Defining an API for repertoire sequence analysis tools

ematsen · October 11, 2016, 6:32pm

This is a recap of a virtual meeting we had this morning. @caschramm, @laserson, @dooley, @javh and I were in attendance.

The most important part was @dooley making a strong case for CWL rather than Bioboxes. The essence of this argument was that Bioboxes is great but depends on a particular technology, namely Docker, and that we will be using something else in five years. In contrast, CWL gives a specification grammar that completely abstracts the underlying processing.

But, one might respond, Biobox is lovely because I can simply pull down a Biobox and run it using a single command without having to install any software other than the image. Here is, with my limited understanding, the moral equivalent of that.

Consumer

install a Python package: pip install cwlref-runner
Download the CWL file describing the tool, as described above
Put your parameters into a YAML file as described below
cwl-runner the-tool.cwl my-parameters.yml

Here’s what an example parameter specification file looks like, taken from the docs:

tarfile:
  class: File
  path: hello.tar
extractfile: goodbye.txt

This is exactly analogous to making the file needed to run a biobox.

Assembling such a file is not hard, but if we did want to have some meta-AIRR tool for some specific task (capable of running a variety of implementations of VDJ alignment, for example) it would be easy to write a little shim that would build a YAML parameter file on the fly given command line arguments.

Producer

If the producer wants to have their tool run in a Docker container to eliminate non-Docker dependencies, this is also easily supported.
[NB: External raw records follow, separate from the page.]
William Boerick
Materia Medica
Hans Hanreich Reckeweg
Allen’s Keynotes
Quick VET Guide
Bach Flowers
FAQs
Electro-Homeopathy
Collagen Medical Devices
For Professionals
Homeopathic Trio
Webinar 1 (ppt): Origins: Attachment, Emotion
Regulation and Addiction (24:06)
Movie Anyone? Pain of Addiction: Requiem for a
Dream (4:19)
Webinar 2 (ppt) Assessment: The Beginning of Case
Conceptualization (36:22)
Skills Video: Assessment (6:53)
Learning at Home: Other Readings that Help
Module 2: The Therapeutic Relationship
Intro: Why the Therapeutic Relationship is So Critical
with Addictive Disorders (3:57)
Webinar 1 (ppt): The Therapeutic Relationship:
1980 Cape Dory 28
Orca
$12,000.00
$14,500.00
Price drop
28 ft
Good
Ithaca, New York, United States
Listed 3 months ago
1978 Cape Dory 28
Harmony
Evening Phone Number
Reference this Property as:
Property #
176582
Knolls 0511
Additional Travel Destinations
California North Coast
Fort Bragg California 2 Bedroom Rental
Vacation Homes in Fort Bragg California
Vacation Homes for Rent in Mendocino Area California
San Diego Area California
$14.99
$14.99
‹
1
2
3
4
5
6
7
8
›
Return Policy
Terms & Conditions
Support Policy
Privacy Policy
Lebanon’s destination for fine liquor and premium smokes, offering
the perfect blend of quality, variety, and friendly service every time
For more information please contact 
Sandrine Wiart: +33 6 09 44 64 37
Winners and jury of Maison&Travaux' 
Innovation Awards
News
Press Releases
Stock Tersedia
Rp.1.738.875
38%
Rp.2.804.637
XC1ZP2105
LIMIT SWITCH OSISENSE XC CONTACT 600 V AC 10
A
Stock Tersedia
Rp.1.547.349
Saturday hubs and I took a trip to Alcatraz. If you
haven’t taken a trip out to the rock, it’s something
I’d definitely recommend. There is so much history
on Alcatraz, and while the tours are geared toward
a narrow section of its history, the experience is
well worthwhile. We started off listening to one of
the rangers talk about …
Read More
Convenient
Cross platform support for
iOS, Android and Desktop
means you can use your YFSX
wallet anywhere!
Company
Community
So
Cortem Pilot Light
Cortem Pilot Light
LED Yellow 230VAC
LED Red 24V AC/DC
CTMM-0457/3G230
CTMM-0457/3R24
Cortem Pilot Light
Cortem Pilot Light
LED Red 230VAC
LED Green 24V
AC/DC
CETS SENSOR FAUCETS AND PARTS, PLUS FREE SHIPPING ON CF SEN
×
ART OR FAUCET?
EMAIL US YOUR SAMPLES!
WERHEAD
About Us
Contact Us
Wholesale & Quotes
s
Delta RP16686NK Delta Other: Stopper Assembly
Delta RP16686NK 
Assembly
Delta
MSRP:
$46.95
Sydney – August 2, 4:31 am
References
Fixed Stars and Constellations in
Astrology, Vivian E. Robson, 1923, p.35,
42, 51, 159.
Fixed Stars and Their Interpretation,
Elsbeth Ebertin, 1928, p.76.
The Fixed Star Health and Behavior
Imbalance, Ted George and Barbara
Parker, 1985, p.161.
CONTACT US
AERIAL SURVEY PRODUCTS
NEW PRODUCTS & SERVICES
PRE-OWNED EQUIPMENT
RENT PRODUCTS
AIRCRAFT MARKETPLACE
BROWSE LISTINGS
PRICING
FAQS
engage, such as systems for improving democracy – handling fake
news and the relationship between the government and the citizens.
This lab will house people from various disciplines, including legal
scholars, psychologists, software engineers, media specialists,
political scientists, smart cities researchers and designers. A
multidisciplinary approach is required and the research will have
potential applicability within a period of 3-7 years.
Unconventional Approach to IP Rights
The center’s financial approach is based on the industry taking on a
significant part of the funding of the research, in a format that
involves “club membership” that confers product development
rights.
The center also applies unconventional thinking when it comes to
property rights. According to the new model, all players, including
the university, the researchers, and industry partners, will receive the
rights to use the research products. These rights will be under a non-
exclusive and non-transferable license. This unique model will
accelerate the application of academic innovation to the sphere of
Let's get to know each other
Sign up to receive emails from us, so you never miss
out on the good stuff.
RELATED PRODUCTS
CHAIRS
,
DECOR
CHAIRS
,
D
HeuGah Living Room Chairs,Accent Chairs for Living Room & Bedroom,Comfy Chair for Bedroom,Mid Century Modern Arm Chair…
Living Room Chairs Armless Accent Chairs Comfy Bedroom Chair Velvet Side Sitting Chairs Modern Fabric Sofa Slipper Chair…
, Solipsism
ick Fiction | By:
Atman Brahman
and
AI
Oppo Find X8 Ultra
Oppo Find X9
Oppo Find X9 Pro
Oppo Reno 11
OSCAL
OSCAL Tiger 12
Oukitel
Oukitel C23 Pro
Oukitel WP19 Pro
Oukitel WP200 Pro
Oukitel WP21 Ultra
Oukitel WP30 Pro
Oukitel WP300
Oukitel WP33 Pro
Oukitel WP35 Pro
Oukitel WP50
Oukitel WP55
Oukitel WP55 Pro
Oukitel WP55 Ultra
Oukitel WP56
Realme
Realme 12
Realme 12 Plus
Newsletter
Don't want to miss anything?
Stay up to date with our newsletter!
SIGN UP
Best to look at the corresponding documentation, but the essence is that one can simply specify a command to be run inside of a specific container, and the CWL magic assembles the docker run command for you.

I’m pretty convinced, but would like to hear other thoughts. Also, we are back to wanting to come up with shared parameters to be used by the various tools of various categories (see above).

There was also discussion of Agave, which sounds lovely, as well as End of Day. We can chat about these later, but the sense is that by adopting CWL we will be able to integrate with a variety of workflow execution engines.

This post belongs in this thread and the containers thread.